▸ Set task A: In the forum thread about FDT, take everything from "I see several" down to "a bit thick." and write it out again, switching "opt_platform.h" to "fdt_config.h" wherever it occurs.
▸ Set task B: According to Phishfry in the forum thread about FDT, what is the flag used for?
▸ Set task C: Extend the forum thread about FDT with a further post that picks up after its final message.

— Begin Extract —

Well yes and no. I was addressing OP's need to see FDT in the compilation to enable something.

WITH_FDT is used to compile the kernel to use FDT, as far as I recall.


----------



## Phishfry (Aug 20, 2021)

Yea I deleted that post. That flag is used for arm image building and crosscompiling.
Enabled by default on Arm so un-needed when compiling there.


----------



## Alexander Mishin (Aug 20, 2021)

No, the solution found by me is not as elegant as I thought before, not good at all.
Especially bad for cross compiling.
I am looking on WITH_FDT, /etc/src.conf but it seems that WITH_x and WITHOUT_x variables is ignored outside of the kernel (or world) build process.
Now I am looking for how to turn them honored on for build kernel modules outside the source tree.


----------



## Alexander Mishin (Aug 20, 2021)

Phishfry said:


> Yea I deleted that post. That flag is used for arm image building and crosscompiling.
> Enabled by default on Arm so un-needed when compiling there.


I think WITH_FDT might be the way to go. If it will work outside the source tree.


----------



## Alexander Mishin (Aug 20, 2021)

mark_j said:


> Well yes and no. I was addressing OP's need to see FDT in the compilation to enable something.


I do so.
I just want that my Makefile was smart enough for enable FDT for FDT capable systems but give the opportunity to change it for cross compiling.
I see several entry points for define FDT for project:

Makefile itself (if it is the "smart enough" one);
opt_platform.h in the project's directory (created empty every time);
main C-file, worse of all (as it is now).
Or somehow take it from kernel sources, to be more precise, from /usr/obj if it is system's opt_platform.h.
On arm PC I often mount /usr/src for a kmod build (by nfs from big brother's zfs-snapshot), but to mount additionally /usr/obj for an only variable and, even more, to await this from users... this is a bit thick.


----------



## mark_j (Aug 20, 2021)

So, as I understand you, your problem now is cross-compiling where you don't have access to the kernel to see if your `sysctl`hack works?

If you're cross-compiling, you don't see that kernel (with the FDT) and therefore your test will fail? Correct?

— End Extract —
— Begin Provided data —

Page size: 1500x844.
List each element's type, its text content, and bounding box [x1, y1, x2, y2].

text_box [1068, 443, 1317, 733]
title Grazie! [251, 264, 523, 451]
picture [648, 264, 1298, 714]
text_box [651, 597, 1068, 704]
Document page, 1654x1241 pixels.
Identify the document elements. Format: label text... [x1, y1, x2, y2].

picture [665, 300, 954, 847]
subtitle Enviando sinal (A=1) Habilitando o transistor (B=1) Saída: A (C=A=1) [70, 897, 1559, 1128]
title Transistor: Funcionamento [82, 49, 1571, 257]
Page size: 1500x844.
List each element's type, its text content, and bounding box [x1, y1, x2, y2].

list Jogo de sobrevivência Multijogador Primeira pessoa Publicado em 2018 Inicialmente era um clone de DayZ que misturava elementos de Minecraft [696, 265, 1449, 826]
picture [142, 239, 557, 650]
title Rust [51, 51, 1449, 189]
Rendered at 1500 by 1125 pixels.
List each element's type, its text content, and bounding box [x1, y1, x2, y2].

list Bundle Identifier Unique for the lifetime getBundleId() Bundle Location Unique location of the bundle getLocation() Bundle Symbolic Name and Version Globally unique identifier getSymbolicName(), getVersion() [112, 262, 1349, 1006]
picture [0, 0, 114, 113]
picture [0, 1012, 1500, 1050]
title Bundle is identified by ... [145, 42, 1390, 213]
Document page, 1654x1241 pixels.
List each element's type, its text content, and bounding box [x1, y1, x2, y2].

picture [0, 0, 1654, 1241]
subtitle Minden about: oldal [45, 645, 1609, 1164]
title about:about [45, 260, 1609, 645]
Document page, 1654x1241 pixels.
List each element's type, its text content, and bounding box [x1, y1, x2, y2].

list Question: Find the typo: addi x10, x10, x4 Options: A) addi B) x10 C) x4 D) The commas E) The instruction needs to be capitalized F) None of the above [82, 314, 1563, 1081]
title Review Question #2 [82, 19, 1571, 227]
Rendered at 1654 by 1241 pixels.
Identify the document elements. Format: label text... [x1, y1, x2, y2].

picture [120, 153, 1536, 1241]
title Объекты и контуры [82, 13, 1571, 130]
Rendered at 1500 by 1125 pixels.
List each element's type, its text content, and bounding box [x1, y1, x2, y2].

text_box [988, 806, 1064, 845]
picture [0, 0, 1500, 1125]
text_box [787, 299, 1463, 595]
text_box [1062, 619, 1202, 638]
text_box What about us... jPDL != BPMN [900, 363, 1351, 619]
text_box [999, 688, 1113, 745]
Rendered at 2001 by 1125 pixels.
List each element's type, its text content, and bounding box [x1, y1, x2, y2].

— End Provided data —

▸ Exercise response A:
I see several entry points for define FDT for project:

Makefile itself (if it is the "smart enough" one);
fdt_config.h in the project's directory (created empty every time);
main C-file, worse of all (as it is now).
Or somehow take it from kernel sources, to be more precise, from /usr/obj if it is system's fdt_config.h.
On arm PC I often mount /usr/src for a kmod build (by nfs from big brother's zfs-snapshot), but to mount additionally /usr/obj for an only variable and, even more, to await this from users... this is a bit thick.

▸ Exercise response B: Arm image building and crosscompiling.

▸ Exercise response C:
So you would either have to settle for manually inputting the FDT define into your code/makefile (using CFLAGS I suppose) or only compile on the system you're focusing on and use your hack of using `sysctl`.

The only thing I can think of, is at *runtime *to call sysctl(3) (or probably better to use sysctlbyname(3)) with the MIB for hw.fdt.dtb and set an FDT flag accordingly.

Obviously, I don't know how this affects your code, having only seen a snippet, but could it be a solution that works regardless?


----------



## Alexander Mishin (Aug 20, 2021)

mark_j said:


> So, as I understand you, your problem now is cross-compiling where you don't have access to the kernel to see if your `sysctl`hack works?


Right now after hack, yes


> If you're cross-compiling, you don't see that kernel (with the FDT) and therefore your test will fail? Correct?


Not exactly, will not fail. Test just will be wrong as it will set (or will not set) FDT flag accordingly with FDT capablity of the host platform (not the target one)


> So you would either have to settle for manually inputting the FDT define into your code/makefile (using CFLAGS I suppose) or only compile on the system you're focusing on and use your hack of using `sysctl`.


Yes. Do not see other variants.


> Obviously, I don't know how this affects your code, having only seen a snippet, but could it be a solution that works regardless?


If I would not use sysctlbyname(3) no affects will be needed.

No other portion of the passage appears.